PROVIDED ENTRIES Start Marker
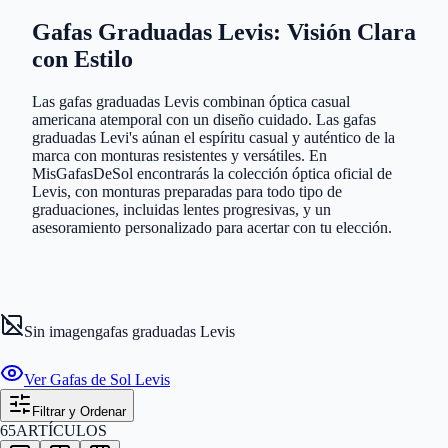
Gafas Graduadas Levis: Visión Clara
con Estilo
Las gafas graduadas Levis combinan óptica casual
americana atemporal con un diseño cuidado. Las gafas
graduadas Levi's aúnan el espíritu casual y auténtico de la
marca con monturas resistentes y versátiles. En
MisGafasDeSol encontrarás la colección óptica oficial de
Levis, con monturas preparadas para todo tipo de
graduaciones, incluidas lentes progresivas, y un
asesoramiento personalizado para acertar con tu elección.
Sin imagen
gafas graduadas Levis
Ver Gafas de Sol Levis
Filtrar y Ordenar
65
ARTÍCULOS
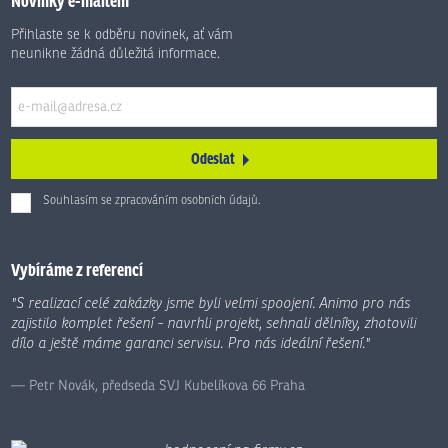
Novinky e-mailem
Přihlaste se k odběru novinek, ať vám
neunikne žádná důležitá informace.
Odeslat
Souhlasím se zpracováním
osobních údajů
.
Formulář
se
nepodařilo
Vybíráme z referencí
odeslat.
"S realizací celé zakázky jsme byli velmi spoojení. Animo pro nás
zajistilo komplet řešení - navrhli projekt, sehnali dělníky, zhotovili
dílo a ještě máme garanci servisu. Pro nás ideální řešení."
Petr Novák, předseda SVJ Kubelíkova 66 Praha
PROVIDED ENTRIES End Marker
PROVIDED ENTRIES Start Marker
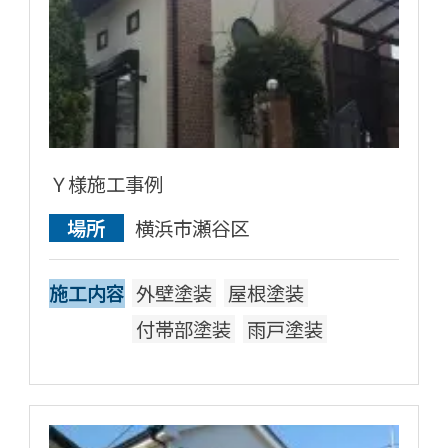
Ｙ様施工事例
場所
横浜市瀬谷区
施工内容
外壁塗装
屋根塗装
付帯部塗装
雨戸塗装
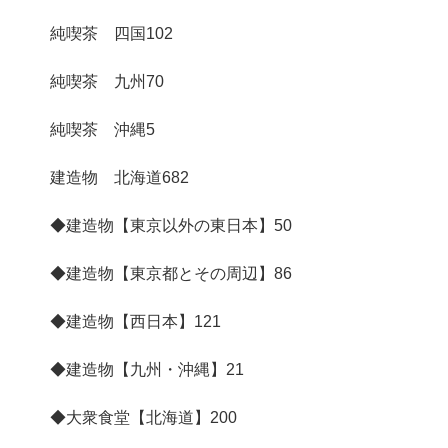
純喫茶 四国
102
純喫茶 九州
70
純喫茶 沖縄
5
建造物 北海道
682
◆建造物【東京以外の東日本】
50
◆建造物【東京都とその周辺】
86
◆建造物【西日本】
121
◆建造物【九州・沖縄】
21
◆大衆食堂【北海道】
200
PROVIDED ENTRIES End Marker
PROVIDED ENTRIES Start Marker
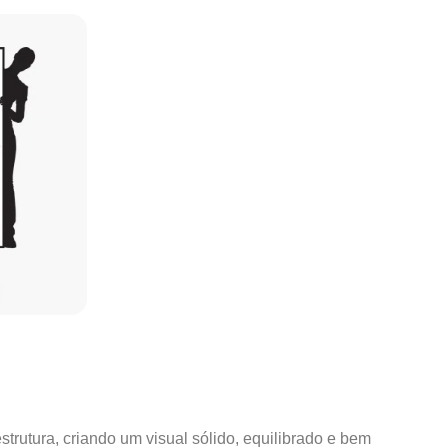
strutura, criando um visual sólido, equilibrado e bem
PROVIDED ENTRIES End Marker
EXERCISE DESCRIPTION
Write out, line for line and without changes, the entries from the line with "Novinky e-mailem" to the line with "Petr Novák, předseda SVJ Kubelíkova 66 Praha", including both of those lines.

WRITTEN RESPONSE
Novinky e-mailem
Přihlaste se k odběru novinek, ať vám
neunikne žádná důležitá informace.
Odeslat
Souhlasím se zpracováním
osobních údajů
.
Formulář
se
nepodařilo
Vybíráme z referencí
odeslat.
"S realizací celé zakázky jsme byli velmi spoojení. Animo pro nás
zajistilo komplet řešení - navrhli projekt, sehnali dělníky, zhotovili
dílo a ještě máme garanci servisu. Pro nás ideální řešení."
Petr Novák, předseda SVJ Kubelíkova 66 Praha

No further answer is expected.